My bread baking for this week is a pair of Farmhouse Potato Bread loaves, recipe from Gardenway Publishing's Bread Book: A Baker's Almanac.  (This remains my favorite bread recipe collection, published in 1979 and given to me by Nana when she was culling her shelves in preparation for moving.) As the introduction to this traditionally autumnal (October) recipe reads, "this is the definitive white bread, redolent of things which were found in abundance in an old-time farm kitchen (a prosperous one, I might add): milk, eggs, butter and honey."  I'm craving a little abundance on this last day of January, and am pretty sure a slice of this bread, hot from the oven at dinner time, will be fantastic with butter and jam.

12 noon
Apparently my kitchen is only just redolent enough; I used my last cup-and-two-tablespoons of milk, my last two eggs, and all but a thin scraping of the dark amber honey I brought to Brooklyn with me from Ballston Lake.

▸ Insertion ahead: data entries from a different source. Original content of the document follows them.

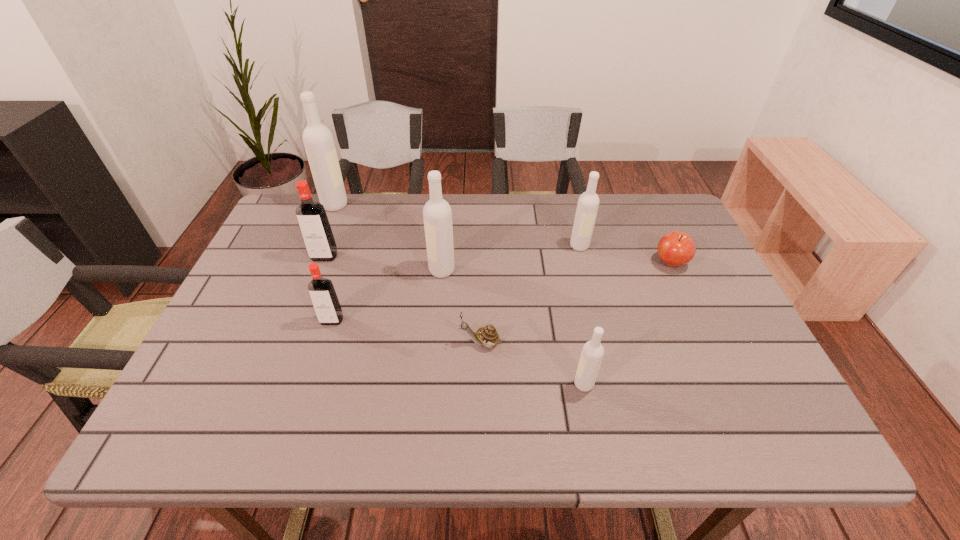
At what (x,y) coordinates should I click in order to perform the action: click on free point located 0.130m on the front and back of the fifth farthest vodka. Please return your answer as a coordinate pair (x, y). This screenshot has height=540, width=960. Looking at the image, I should click on (316, 373).

Where is `free space located on the back of the apple`? Image resolution: width=960 pixels, height=540 pixels. free space located on the back of the apple is located at coordinates (656, 230).

Identify the location of vacant space located on the face of the seventh farthest object. This screenshot has height=540, width=960. (292, 343).

You are a GUI agent. You are given a task and a screenshot of the screen. Output one action in this format:
    pyautogui.click(x=<x>, y=<y>)
    Task: Click on the vacant space situated on the face of the seventh farthest object
    This screenshot has width=960, height=540.
    Given the screenshot: What is the action you would take?
    pyautogui.click(x=373, y=343)

The width and height of the screenshot is (960, 540). In order to click on vacant region located on the face of the seventh farthest object in this screenshot , I will do `click(408, 343)`.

The milk/potato/honey/butter mixture cooled down to a temperature that wouldn't kill the yeast, the yeast mixture frothed beautifully, and the addition of ginger with the eggs and salt and the combination of all with silky smooth bread flour has made my kitchen (and my hands) smell terrific.  Kneading was a particularly good arm workout (thank you cold weather) and a good Zen-for-the-mind moment. (Yes, I love the No Knead Method as well as the next pressed-for-time person, but sometimes it's wonderful to bake the old-fashioned way.) Now to let the rise do its thing.

3 p.m.
I really need to buy a pastry brush at some point; my current method of finger-dotting melted butter onto rising bread takes too long and is more than a little messy. Upside: my super-dry skin always feels better afterwards.  That said, loaves are shaped and placed in their buttered pans and the oven is preheated to full temp, hopefully speeding up the final rise.

4:02 p.m. 
The scent of butter-soaked bread baking to perfection just wafted into the bedroom, where I'm sitting at my desk filing my taxes.  Exquisite anticipation!

4:22 p.m.
Know what happens when you spill egg-and-milk glaze on the floor of the oven while setting the loaf tops? Yeah, burned egg smell throughout the apartment.

4:36 p.m.
Super soft crumb. Dark, chewy, non-crunchy crust. A tiny hint of lingering sweetness (that would be the honey). Heaven -- and worth every minute of effort, even including the mountain of dishes that need washing. Yum!